In the built environment, our cities and buildings affect us all, but how many actually understand the architects vocabulary and intentions, the design concept? This question of understanding the vocabulary can be extended across the board to so many professions. We get bored of the jargon and just trust. It's easier to trust the people who we least understand than to question them. To trust the worlds biggest bullshitters. And it is unnerving to realise that perhaps it is they, the people we trust, the people using these strange terms, who least understand what they mean.
Hadid is famous for her competition work, but paper-architecture is the ultimate architectural jargon – architecture for architects. Who judges these competitions, how many of the general population can understand a building drawn in plan and section and displayed at the design museum. For most people, plans and sections are tools for development, not a final product.
In fact jargon can be seen as a very dangerous kind of adverting. On the one hand it makes you switch off, but on the other it fills you with a strange kind of confidence that the others must know what they are talking about. Simon Cowell used his confidence to sell the role of starring in a Pepsi commercial as a prize on X Factor USA – what an utterly ridiculous prize – normally people get paid to appear in adverts not the other way round.
This is an age where we live our lives through the computer and online profiles. Over 800 million people have a facebook account, allowing them to escape reality and lead idyllic online lives through status updates.[2] There are stories of married couples getting divorced over an affair on the game Second Life[3], and parents becoming so addicted World of Warcraft that they neglect their children, their real lives.[4] Badiou is reminding us to live our lives, not these online fantasies - “It is not the film that is the real: it is the cinema”. Surely there is more of an adrenalin rush in running around and playing football in the park than twiddling your thumbs on a control and staring at a computer screen.
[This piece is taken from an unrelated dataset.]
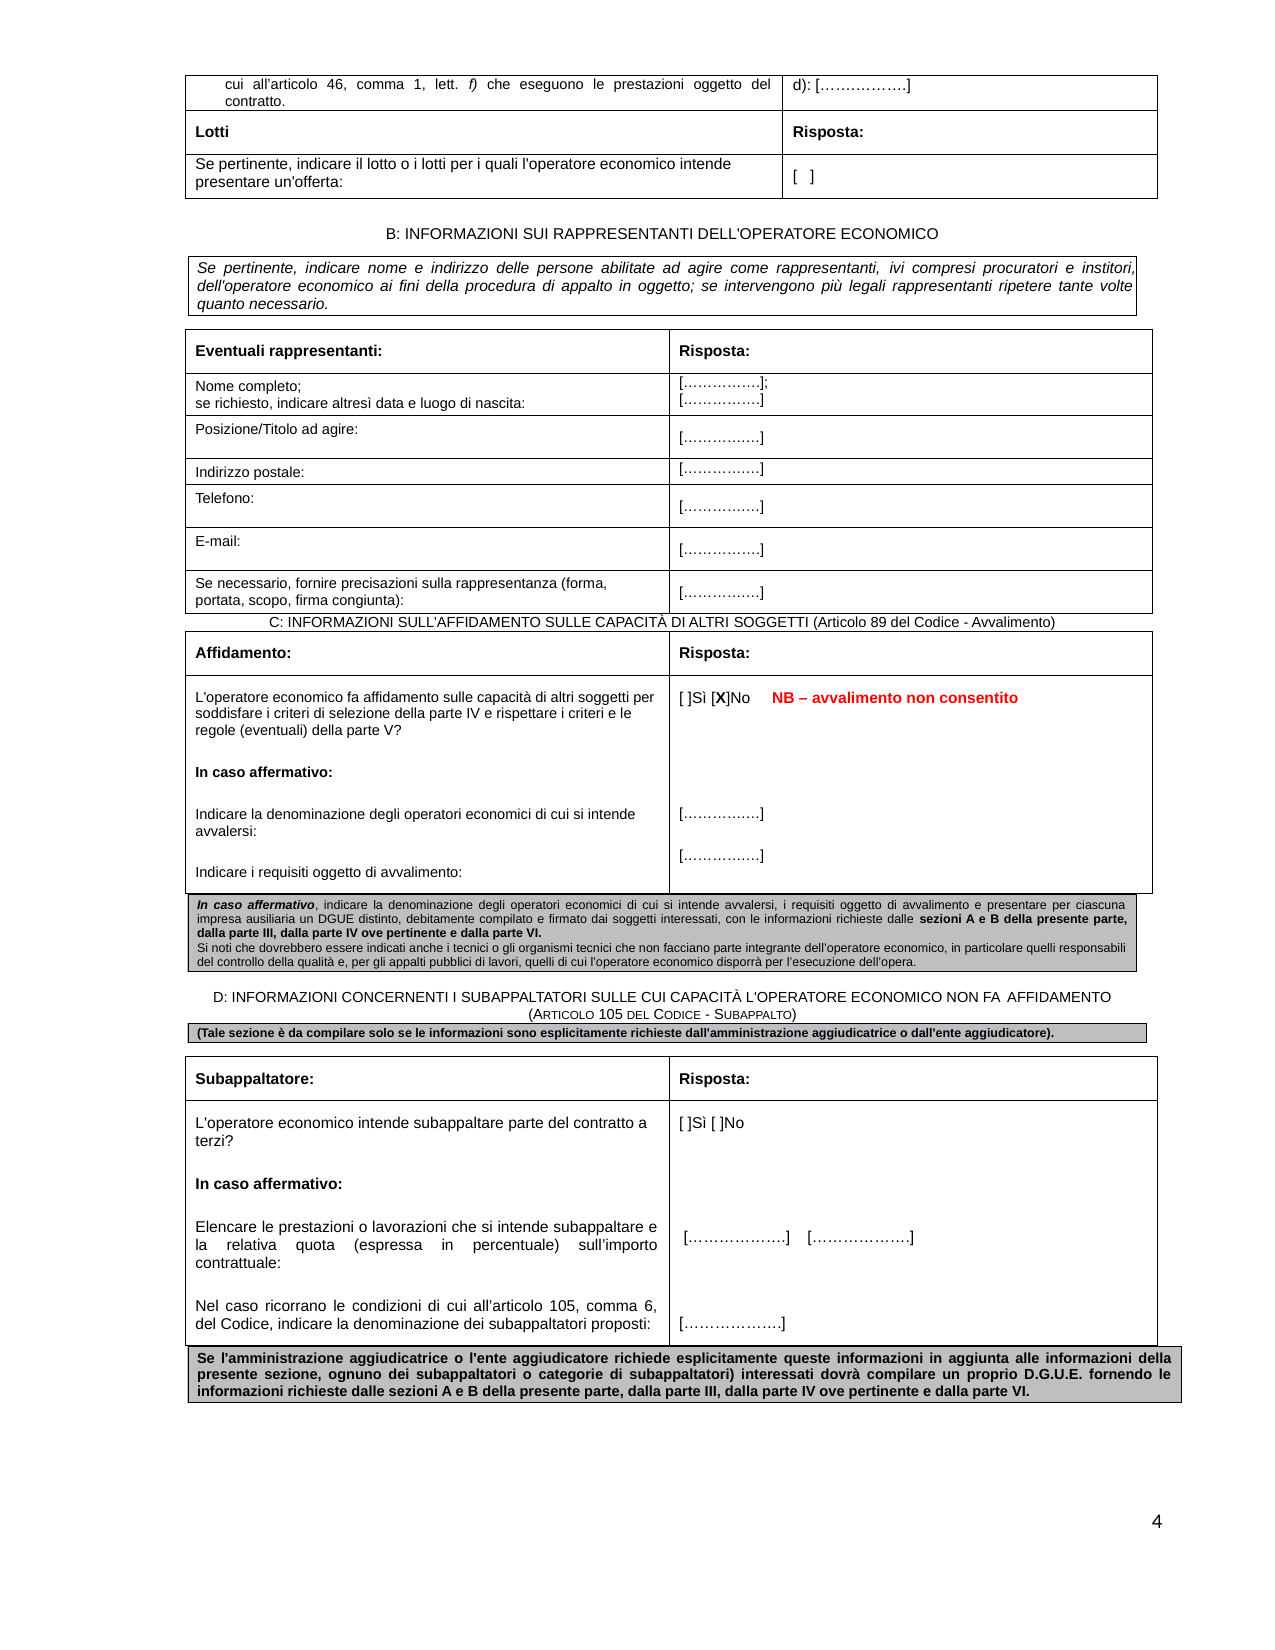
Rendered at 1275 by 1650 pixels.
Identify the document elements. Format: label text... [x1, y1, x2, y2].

Our t.v., news obsessed world has hypnotised us into seeing the world in black and white. But this is not the way the world works. Hadid struggles in clarifying her ideas, perhaps in part as a result of this. In trying to clarify her ideas she jumps from saying her work all derives from painting and pure abstraction, to the contradicting herself and saying that she attributes her inspiration to landscape, topography, sedimentology and geological patterns.
Meades describes Hadid’s apartment as encompassing the vision of who her clients want her to be. In this capitalist and confused world architects have become branded with style, a label that you must use as propaganda – Vitra is an architectural Disneyland – you have your Hadid, Gehry and Ando. It is making a joke of the profession. Buildings become physical adverts for a brand (eg. Prada store), and also for the architects.
Our global world has many problems, which, as selfish as we are, we cannot ignore. Problems elsewhere can, and will, affect us. We need to understand in order to solve and prevent, and to do so we must use the same vocabulary, between professions, and among the people. Question the jargon. Keep interrogating until you understand it. Keep interrogating until they understand it.